BEGIN TEXT SEGMENT
FIG. 8 is a flowchart of Deliverable Generation process 214, first introduced above in conjunction with FIG. 3. Process 214 starts in a “Begin” block 452 and proceeds immediately to a “Export Deliverable” block 454. During processing associated with block 454, batches processed in accordance with process 212 (FIG. 7) are exported for review. During processing associated with a “Batch Ready?” block 456, a determination is made as to whether or not a particular batch is ready to be delivered. In not, control proceeds to a “Return” block 458 and control returns to process 212 for further processing. If a determination is made that a batch is ready for export, control proceeds to an “Execute Selected Export” block 460. During processing associated with block 460, the batch that has been determined to be ready for export is transmitted to the appropriate party. Concurrently, control also proceeds to a “Monitor Project” block 462, during which administrators analyze the results of process 200 (FIG. 3) so far. Control then proceeds to a “View Reports” block 464, during which the reports generated by the review of the batches are analyzed. During processing associated with block a “Project Complete?” block 466, a determination is made as to whether or not the project represented by process 200 has been satisfactorily completed. If not, control returns to Batch Ready 456 and processing continues as described above. If so, control proceeds to an “End” block 469 in which process 214 is complete.
END TEXT SEGMENT
BEGIN DATA SECTION
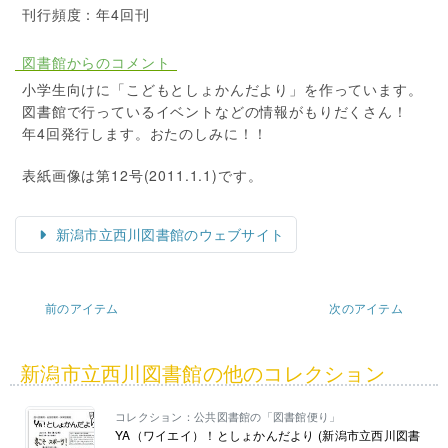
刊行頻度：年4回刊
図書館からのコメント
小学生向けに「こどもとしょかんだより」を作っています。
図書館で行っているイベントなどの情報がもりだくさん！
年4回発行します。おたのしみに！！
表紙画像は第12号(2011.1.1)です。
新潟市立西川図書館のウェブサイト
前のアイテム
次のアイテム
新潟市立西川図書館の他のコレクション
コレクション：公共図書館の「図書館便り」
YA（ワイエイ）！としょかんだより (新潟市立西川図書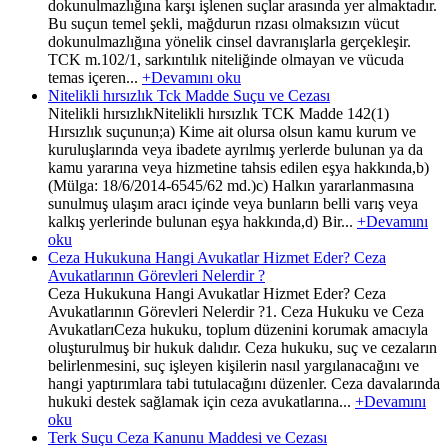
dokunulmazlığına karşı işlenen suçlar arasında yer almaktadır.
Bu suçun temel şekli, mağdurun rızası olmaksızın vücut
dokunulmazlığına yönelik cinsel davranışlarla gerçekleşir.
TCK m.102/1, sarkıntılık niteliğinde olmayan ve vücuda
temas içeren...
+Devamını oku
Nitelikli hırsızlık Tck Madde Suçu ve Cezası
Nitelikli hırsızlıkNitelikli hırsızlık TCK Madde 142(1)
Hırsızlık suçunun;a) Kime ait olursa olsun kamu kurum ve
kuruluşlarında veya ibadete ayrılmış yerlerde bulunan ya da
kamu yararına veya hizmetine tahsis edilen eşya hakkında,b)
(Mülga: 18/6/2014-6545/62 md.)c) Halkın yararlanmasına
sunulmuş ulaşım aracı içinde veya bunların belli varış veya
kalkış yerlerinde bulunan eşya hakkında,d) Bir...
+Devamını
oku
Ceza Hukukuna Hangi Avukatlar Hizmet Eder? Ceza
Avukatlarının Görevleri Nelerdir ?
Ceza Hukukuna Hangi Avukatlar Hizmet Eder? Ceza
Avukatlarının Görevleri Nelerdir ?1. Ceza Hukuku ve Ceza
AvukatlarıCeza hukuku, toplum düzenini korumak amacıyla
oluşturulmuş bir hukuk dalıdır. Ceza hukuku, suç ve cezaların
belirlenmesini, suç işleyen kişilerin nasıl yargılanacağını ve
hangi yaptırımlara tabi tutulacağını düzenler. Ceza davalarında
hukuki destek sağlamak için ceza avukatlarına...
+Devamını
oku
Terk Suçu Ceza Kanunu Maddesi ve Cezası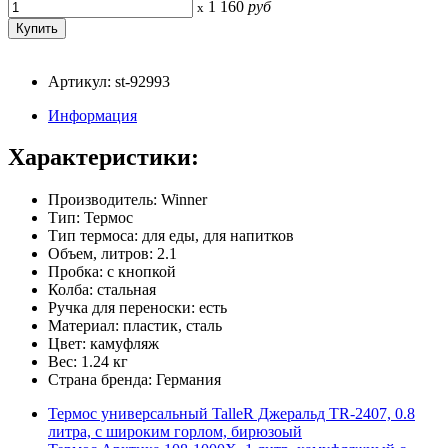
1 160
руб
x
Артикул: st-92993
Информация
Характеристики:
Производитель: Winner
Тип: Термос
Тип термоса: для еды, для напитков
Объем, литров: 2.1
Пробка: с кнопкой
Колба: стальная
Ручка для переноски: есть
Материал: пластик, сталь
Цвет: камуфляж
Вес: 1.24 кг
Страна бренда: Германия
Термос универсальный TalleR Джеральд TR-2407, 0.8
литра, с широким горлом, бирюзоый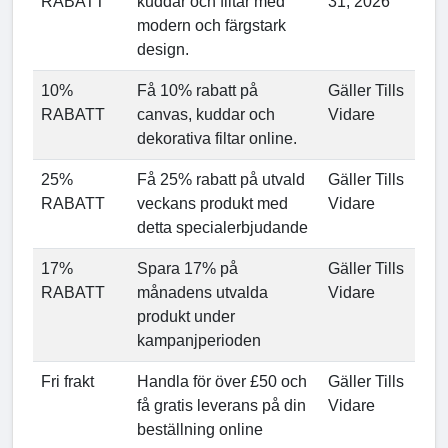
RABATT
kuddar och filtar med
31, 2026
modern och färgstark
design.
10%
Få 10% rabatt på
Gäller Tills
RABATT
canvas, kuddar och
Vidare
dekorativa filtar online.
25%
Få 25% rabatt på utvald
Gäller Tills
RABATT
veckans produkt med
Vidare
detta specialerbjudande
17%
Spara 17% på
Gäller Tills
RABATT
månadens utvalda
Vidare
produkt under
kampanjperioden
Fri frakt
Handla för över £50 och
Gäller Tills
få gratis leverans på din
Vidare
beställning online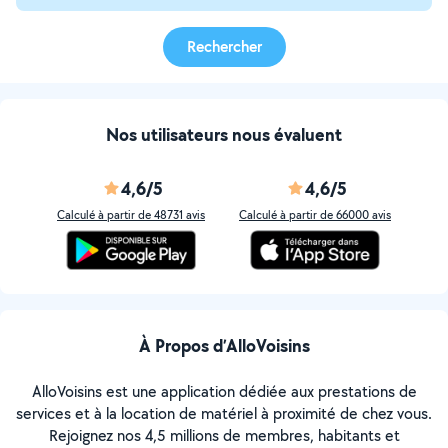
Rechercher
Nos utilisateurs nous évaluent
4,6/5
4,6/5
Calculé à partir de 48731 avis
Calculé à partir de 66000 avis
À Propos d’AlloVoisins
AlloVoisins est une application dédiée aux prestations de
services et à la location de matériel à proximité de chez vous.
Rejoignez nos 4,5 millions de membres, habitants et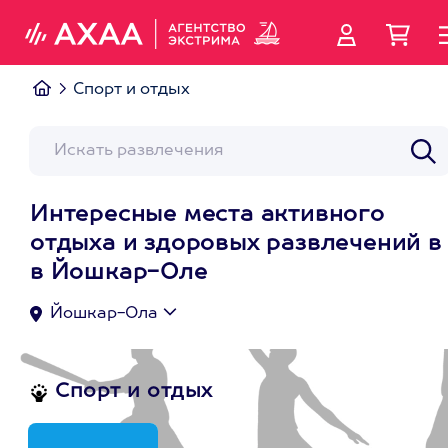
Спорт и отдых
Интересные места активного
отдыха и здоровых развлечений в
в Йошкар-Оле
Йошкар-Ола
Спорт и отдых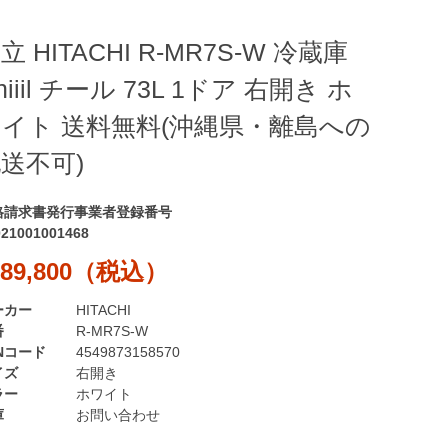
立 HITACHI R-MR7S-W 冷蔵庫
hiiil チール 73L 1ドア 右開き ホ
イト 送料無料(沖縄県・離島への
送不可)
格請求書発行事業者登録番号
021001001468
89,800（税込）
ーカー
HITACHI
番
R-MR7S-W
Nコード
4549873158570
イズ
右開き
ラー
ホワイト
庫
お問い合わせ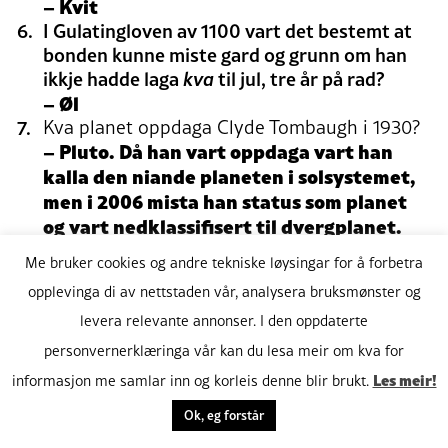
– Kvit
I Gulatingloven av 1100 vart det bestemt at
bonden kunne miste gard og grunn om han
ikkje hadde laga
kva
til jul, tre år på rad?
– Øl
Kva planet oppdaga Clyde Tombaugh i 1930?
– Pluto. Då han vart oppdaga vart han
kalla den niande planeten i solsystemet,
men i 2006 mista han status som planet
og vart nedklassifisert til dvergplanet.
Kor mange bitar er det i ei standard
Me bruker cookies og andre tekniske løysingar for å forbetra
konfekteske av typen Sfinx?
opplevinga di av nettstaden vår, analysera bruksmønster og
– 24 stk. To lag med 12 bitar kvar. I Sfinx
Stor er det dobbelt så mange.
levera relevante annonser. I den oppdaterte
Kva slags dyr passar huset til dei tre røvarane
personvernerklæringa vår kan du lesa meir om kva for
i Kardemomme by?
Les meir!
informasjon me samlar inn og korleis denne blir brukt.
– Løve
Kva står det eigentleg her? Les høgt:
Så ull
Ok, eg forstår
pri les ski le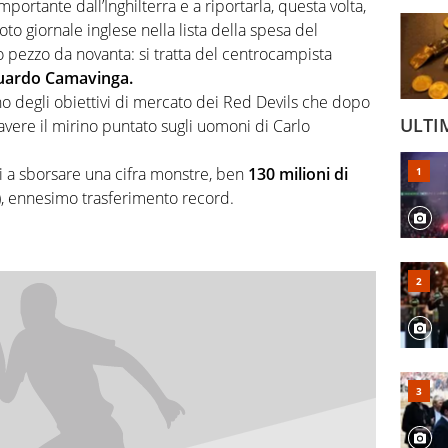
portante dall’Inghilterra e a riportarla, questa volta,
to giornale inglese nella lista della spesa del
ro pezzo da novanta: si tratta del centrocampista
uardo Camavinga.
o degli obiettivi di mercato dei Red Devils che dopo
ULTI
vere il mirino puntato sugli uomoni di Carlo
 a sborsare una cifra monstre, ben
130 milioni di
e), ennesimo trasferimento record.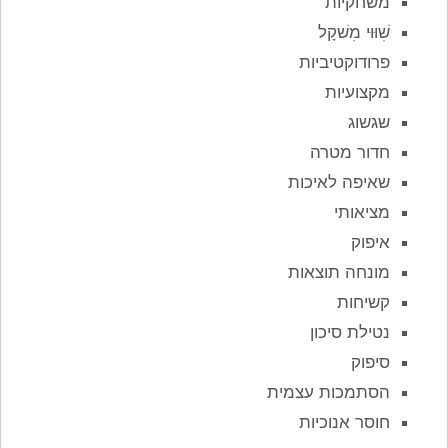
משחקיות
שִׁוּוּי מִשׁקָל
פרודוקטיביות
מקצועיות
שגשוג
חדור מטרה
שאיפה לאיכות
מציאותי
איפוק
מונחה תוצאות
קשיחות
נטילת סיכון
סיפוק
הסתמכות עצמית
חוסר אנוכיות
END DATA SECTION
BEGIN DATA SECTION
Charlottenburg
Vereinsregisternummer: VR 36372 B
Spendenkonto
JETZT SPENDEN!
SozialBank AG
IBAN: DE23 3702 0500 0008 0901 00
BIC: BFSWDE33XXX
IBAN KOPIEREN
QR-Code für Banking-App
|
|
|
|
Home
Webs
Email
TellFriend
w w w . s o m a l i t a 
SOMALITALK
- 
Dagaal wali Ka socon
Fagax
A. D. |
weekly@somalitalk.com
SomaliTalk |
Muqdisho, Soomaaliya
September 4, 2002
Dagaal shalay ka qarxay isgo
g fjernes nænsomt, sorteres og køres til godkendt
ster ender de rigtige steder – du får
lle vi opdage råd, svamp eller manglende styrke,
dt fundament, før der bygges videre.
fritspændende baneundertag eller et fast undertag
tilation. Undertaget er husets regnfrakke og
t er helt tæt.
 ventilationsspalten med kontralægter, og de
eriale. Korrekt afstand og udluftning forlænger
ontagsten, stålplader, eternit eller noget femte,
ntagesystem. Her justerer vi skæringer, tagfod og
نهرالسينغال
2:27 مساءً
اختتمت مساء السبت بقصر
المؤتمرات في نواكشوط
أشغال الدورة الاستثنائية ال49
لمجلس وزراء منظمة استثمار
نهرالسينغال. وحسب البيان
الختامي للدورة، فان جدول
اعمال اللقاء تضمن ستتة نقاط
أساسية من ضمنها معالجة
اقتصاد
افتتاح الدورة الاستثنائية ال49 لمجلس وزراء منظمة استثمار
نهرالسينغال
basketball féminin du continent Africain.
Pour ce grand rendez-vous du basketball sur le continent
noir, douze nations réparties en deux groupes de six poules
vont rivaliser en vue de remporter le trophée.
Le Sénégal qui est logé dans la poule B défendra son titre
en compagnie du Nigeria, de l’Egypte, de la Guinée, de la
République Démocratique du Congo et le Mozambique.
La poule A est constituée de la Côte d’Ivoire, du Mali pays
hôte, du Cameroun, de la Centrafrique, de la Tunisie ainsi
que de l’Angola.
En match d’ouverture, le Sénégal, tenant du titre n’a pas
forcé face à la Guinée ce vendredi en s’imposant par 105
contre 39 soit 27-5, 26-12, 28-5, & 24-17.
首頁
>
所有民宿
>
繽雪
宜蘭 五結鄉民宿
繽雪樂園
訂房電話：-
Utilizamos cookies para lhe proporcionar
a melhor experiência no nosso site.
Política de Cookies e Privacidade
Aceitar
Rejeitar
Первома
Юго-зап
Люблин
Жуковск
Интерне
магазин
END DATA SECTION
EXERCISE REQUIREMENTS:
[a] List every figure number mentioned in the Deliverable Generation flowchart description, counting each figure only once.
[b] Carry the Deliverable Generation flowchart description forward from its final sentence.
The listing is separate material and has no connection to the flowchart description.

ANSWERS:
[a] FIG. 8, FIG. 3, FIG. 7

[b]
FIG. 9 is a flowchart of a Project Termination process 216, first introduced above in conjunction with FIG. 3. Process 216 starts in a “Begin” block 502 and proceeds immediately to a “Termination” block 504. During processing associated with block 504, steps are taken to conclude process 200 (FIG. 3). During processing associated with a “Supplemental (Supp.) Phase?” block 506, a determination is made as to whether or not additional processing may be necessary. If so, control proceeds to an “Inactivate Project” block 508 during which the current project is inactivated while additional, or supplemental, processing is performed. If not, the results of process 200 are stored during processing associated with an “Archive Project” block 510. Once process 216 has been inactivated or archived, control proceeds to an “End” block 519 in which process 216 is complete.

FIG. 10 is an illustration of Batch Redaction Window 600 that enables a user to implement functionality of the claimed subject matter. In this example, Window 600 would be displayed on monitor 106 by logic stored on CRSM 112 in conjunction with ADPS 114 and executed with processors not shown) of Client System 102, all described above in conjunction with FIG. 1. In general, FIG. 10 shows a computer window intended to facilitate a manual redaction of database records (see 280, FIG. 4) that are being handled in “batches” (see 212, FIG. 7).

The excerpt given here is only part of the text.